Students can’t seek a second work permit. “This is to shorten the amount of time that someone may work in New Zealand without applying for an Accredited Company Work Visa, where the employer must first examine if a New Zealander is available to undertake the job,” the government said.
More Financial Resources Will Be Needed For Students
Aside from the 5,000 students admitted under the “cohort 4” classification, overseas students will now be required to show that they have sufficient means to meet the living costs of studying in New Zealand. Higher education and English-language students will need to prove NZ$20,000 in resources yearly, while elementary and secondary students need to show NZ$17,000. Previously, NZ$15,000 per year was required regardless of the study degree.
Students must also pay the tuition fee for their first year of education (or the first program they pursue if it is shorter).
In addition, students who transfer to a work permit must present NZ$5,000 in finances.
The immigration restrictions affecting incoming overseas students reflect the New Zealand government’s commitment to linking immigration to economic goals and reducing the influx of low-skilled migrants.
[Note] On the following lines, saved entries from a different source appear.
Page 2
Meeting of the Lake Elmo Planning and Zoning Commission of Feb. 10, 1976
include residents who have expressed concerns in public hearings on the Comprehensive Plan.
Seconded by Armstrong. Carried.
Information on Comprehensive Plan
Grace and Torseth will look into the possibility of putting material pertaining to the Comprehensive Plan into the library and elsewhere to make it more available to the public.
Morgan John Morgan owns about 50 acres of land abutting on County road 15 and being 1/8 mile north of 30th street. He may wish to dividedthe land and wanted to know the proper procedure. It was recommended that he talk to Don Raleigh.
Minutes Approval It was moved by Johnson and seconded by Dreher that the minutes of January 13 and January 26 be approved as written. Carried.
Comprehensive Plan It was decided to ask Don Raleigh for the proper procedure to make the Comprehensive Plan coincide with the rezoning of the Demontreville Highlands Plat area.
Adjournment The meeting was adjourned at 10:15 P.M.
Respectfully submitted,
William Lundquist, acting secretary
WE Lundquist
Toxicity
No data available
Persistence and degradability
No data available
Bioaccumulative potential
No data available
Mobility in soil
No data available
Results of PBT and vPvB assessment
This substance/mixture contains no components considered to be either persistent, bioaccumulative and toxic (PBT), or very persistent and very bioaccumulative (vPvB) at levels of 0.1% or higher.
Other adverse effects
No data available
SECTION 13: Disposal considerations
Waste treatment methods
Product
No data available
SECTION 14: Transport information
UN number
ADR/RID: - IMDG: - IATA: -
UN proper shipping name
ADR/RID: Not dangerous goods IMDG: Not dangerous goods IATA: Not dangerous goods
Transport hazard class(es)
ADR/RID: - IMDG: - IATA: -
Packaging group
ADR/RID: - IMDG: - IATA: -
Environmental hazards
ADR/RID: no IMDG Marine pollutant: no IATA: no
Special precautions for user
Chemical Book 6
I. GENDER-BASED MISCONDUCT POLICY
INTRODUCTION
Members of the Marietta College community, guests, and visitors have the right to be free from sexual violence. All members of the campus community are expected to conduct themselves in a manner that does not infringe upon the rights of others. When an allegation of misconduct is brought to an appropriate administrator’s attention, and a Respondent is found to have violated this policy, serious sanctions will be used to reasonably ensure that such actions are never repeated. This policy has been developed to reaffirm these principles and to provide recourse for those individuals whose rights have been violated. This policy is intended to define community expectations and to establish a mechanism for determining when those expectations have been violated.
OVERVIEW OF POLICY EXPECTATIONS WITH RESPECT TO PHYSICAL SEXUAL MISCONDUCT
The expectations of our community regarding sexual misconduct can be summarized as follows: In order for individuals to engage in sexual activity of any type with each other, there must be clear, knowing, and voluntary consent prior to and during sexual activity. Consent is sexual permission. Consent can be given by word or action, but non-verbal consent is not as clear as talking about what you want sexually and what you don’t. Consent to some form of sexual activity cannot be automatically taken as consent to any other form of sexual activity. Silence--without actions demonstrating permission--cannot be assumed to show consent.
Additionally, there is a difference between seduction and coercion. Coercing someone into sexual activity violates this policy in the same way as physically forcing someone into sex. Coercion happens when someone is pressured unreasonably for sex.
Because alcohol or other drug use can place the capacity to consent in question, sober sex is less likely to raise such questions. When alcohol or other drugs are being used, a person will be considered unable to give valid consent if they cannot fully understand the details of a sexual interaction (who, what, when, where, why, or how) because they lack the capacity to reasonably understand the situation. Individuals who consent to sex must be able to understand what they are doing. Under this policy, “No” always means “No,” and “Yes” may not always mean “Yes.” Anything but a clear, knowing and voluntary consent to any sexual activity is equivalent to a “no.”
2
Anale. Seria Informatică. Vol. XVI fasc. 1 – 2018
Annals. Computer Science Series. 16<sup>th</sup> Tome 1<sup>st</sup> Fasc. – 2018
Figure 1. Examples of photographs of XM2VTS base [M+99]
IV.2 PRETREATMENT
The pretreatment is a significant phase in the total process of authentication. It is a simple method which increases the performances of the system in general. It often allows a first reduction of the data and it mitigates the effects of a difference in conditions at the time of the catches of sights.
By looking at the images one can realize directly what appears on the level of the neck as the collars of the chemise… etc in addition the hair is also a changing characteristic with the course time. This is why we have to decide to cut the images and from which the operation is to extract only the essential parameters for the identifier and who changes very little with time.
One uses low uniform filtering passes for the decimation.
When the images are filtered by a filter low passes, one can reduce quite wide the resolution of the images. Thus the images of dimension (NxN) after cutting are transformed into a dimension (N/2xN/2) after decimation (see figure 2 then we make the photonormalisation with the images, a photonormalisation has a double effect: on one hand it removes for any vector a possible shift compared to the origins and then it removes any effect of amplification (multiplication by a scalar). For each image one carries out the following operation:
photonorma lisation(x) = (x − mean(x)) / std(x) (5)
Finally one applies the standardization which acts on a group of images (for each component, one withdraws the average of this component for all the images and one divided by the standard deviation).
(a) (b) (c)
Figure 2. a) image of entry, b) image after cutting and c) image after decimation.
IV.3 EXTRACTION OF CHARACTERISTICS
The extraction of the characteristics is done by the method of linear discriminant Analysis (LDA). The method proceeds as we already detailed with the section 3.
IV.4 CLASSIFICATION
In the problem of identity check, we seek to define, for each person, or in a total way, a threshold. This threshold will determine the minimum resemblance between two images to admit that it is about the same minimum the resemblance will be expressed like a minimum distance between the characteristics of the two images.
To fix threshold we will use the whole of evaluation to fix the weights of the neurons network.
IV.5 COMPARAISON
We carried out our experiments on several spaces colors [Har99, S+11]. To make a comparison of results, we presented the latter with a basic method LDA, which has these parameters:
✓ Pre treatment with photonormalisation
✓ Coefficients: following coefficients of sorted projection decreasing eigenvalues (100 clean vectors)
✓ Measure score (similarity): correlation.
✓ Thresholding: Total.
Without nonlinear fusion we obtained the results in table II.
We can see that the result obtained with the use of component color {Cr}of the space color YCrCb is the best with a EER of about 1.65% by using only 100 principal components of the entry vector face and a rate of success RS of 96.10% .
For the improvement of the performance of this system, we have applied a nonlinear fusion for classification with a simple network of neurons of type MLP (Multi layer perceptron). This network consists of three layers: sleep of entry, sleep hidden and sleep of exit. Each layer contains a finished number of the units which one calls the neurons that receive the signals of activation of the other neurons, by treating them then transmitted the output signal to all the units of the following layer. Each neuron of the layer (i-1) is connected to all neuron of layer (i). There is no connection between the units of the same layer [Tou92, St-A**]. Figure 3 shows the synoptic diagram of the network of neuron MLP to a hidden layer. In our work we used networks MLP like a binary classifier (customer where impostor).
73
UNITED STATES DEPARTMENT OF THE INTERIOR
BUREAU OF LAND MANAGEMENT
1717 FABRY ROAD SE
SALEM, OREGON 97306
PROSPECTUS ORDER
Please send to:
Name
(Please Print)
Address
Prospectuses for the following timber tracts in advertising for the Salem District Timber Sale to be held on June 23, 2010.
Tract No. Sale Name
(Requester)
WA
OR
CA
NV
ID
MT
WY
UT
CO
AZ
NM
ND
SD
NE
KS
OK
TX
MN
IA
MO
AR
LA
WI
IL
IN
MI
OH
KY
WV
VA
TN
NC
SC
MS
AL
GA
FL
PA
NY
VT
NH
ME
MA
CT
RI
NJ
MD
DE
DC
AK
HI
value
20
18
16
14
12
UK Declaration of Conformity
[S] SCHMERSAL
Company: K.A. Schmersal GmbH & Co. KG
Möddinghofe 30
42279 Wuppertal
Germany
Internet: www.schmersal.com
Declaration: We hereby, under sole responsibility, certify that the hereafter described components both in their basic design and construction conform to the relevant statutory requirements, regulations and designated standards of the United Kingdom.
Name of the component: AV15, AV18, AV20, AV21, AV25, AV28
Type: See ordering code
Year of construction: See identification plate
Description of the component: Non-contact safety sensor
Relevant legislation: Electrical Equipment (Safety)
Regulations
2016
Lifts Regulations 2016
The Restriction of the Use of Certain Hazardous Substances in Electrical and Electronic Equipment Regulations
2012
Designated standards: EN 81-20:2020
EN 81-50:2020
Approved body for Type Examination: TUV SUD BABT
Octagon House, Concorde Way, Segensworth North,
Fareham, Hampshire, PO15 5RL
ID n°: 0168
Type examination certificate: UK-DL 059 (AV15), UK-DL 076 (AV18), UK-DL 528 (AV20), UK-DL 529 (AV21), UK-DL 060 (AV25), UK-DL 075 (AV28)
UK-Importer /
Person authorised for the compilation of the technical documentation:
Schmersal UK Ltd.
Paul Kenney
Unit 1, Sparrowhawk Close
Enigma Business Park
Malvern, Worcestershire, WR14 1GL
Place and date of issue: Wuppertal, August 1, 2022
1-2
“New Zealand cannot return to pre-pandemic tendencies that saw us unduly reliant on expanding numbers of lower-skilled employees and resulting in the increased exploitation of migrants,” said Immigration Minister Kris Faafoi.
“We realize that access to skilled labor is a big barrier for business,” Prime Minister Jacinda Arden stated. This [immigration] proposal would expand the available labor pool and hasten our tourist rebound.”
In the end, international students seem welcome to study in any field in New Zealand and enjoy their time there. However, those whose studies match the country’s labor market needs will have a much better chance of working in or moving to New Zealand.